Masking — the invisible effort of appearing neurotypical

Masking (social camouflaging) is the strategy of imitating neurotypical behaviours to fit in. Common in neurodivergent people, especially women and AuDHD adults. Costly, useful, sometimes toxic.

Illustration: a silhouette holding a translucent mask. A metaphor for social camouflaging.

What we’re talking about

Masking (or camouflaging): the set of conscious or unconscious strategies a neurodivergent person uses to appear neurotypical in social contexts. Staying still when you want to move. Forcing eye contact. Rephrasing “in normal language” an idea you wanted to say spontaneously. Copying other people’s intonations. Hiding intense interests to avoid judgement.

The scientific literature was first built around autistic masking [1] [2] . The concept was extended to ADHD more recently [6] and holds a central place in the AuDHD experience [5] .

The three main components (Hull 2020)

Laura Hull, author of the CAT-Q (Camouflaging Autistic Traits Questionnaire), identifies three axes [2] :

1. Compensation

Actively seeking to fill in your gaps.

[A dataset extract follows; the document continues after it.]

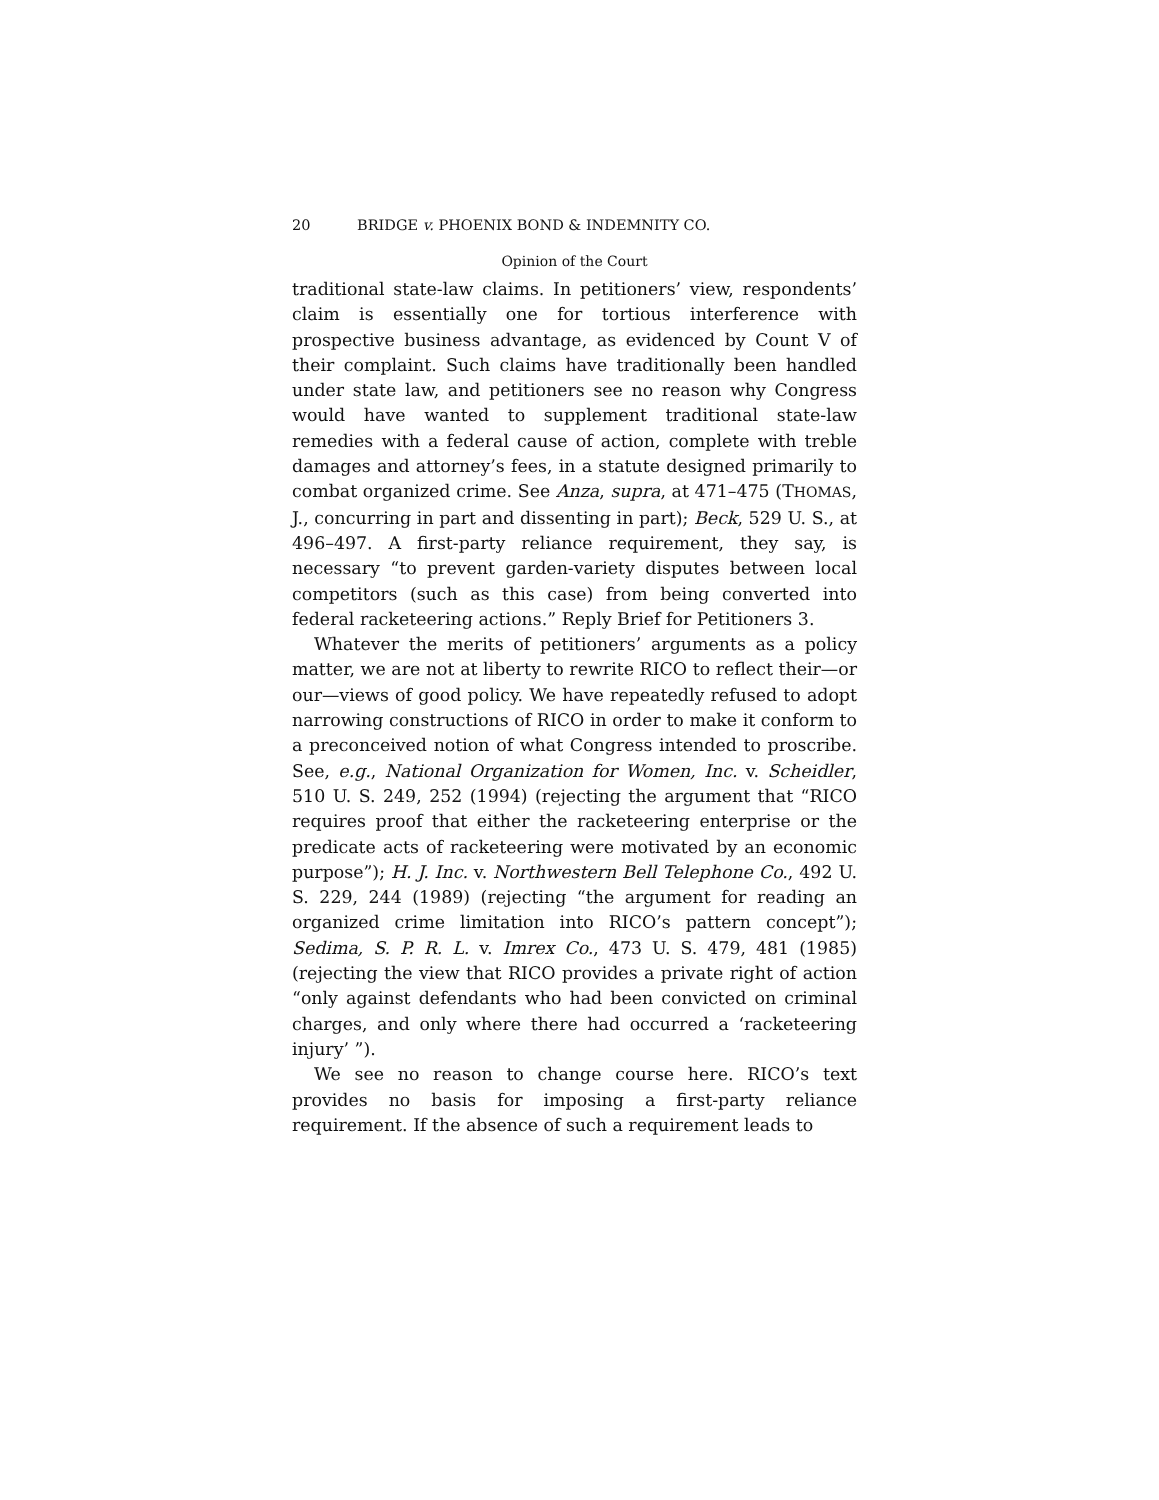20 BRIDGE v. PHOENIX BOND & INDEMNITY CO.
Opinion of the Court
traditional state-law claims. In petitioners’ view, respondents’ claim is essentially one for tortious interference with prospective business advantage, as evidenced by Count V of their complaint. Such claims have traditionally been handled under state law, and petitioners see no reason why Congress would have wanted to supplement traditional state-law remedies with a federal cause of action, complete with treble damages and attorney’s fees, in a statute designed primarily to combat organized crime. See Anza, supra, at 471–475 (THOMAS, J., concurring in part and dissenting in part); Beck, 529 U. S., at 496–497. A first-party reliance requirement, they say, is necessary “to prevent garden-variety disputes between local competitors (such as this case) from being converted into federal racketeering actions.” Reply Brief for Petitioners 3.
Whatever the merits of petitioners’ arguments as a policy matter, we are not at liberty to rewrite RICO to reflect their—or our—views of good policy. We have repeatedly refused to adopt narrowing constructions of RICO in order to make it conform to a preconceived notion of what Congress intended to proscribe. See, e.g., National Organization for Women, Inc. v. Scheidler, 510 U. S. 249, 252 (1994) (rejecting the argument that “RICO requires proof that either the racketeering enterprise or the predicate acts of racketeering were motivated by an economic purpose”); H. J. Inc. v. Northwestern Bell Telephone Co., 492 U. S. 229, 244 (1989) (rejecting “the argument for reading an organized crime limitation into RICO’s pattern concept”); Sedima, S. P. R. L. v. Imrex Co., 473 U. S. 479, 481 (1985) (rejecting the view that RICO provides a private right of action “only against defendants who had been convicted on criminal charges, and only where there had occurred a ‘racketeering injury’ ”).
We see no reason to change course here. RICO’s text provides no basis for imposing a first-party reliance requirement. If the absence of such a requirement leads to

Studying social rules. Memorising conversation scripts. Imitating a colleague who “knows how”. Learning emotions by observation, not by feeling them.

2. Masking (in the narrow sense)

Actively hiding visible traits. Suppressing stims (self-soothing motor automatisms). Blocking natural facial expressions. Containing a voice that wants to rise in volume. Not laughing too loud, not talking too fast.

3. Assimilation

Playing a character suited to the group. Laughing at jokes you don’t understand. Saying you liked the film. Agreeing to avoid conflict. Erasing your identity through mimicry.

I was putting on my best normal. I’d prepare what I was going to say on the way there. I’d mimic expressions I’d seen on TV. By the end of the evening, I was as exhausted as if I had run a marathon.

— Qualitative study Hull 2017 , 2017 · Journal of Autism and Developmental Disorders

Why we do it

Masking is not a whim. It has rational functions in the short term:

  • Avoiding stigma: stares, mockery, exclusion.
  • Keeping your job: many professional environments do not tolerate visible neurodivergence.
  • Preserving relationships: partners, friendships, families who lack the tools to understand.
  • Surviving school: masking often starts very young, sometimes from kindergarten.
  • Being “useful” socially, feeling included.

Many neurodivergent women describe starting to mask before age 10. It is not a conscious strategy — it is an automatic compensatory adaptation [4] .

The long-term cost

The literature documents a robust link between intense masking and deteriorated mental health [3] :

  • Burnout: executive, emotional, sensory. In AuDHD people, “autistic burnout” is often the final path of sustained masking.
  • Depression: strong correlation between high CAT-Q scores and depressive symptoms [3] .
  • Social anxiety: masking feeds the fear (“what if I’m found out?”).
  • Identity loss: from playing characters so long, you forget who you are when no one is watching.
  • Late diagnosis: masking hides traits from clinicians themselves. Many women are diagnosed at 30–45 after decades of masking [5] .

Masking in women

Neurodivergent women mask more, and earlier, than men. The compounding reasons:

  • Strong gendered social pressure from childhood (be nice, calm, sociable).
  • Heightened sensitivity to social codes that are taught to them more intensely.
  • Harsher social sanctions against “unfeminine” traits (hyperactivity, bluntness, technical interests).
  • Diagnostic models historically built on male profiles — women have to mask to “fit” or remain undiagnosed.

Result: an ADHD or autism diagnosis in a woman often arrives between 30 and 45, typically triggered by:

  • A child’s diagnosis.
  • Severe burnout.
  • Perimenopause (masking becomes biologically more costly).
  • The end of a relationship that provided external structure.

Can you “stop” masking?

Nuanced question. Specialised practitioners [5] [6] agree on several points:

  • Fully unmasking, everywhere, at once, is rarely possible or even desirable. Some professional and social contexts still require adaptation.
  • Automatic masking is hard to switch off. Decoding it and selectively releasing it can take years.
  • Finding “mask-off” spaces is crucial: inner circle, neurodivergent communities, a trained therapist.
  • Unmasking means (re)discovering your identity: who you are when you aren’t performing. Sometimes a destabilising process.
  • Total unmasking in a relationship or family requires the people around you to be ready to welcome you socially “naked”, with your tics, interests, needs. That isn’t always the case.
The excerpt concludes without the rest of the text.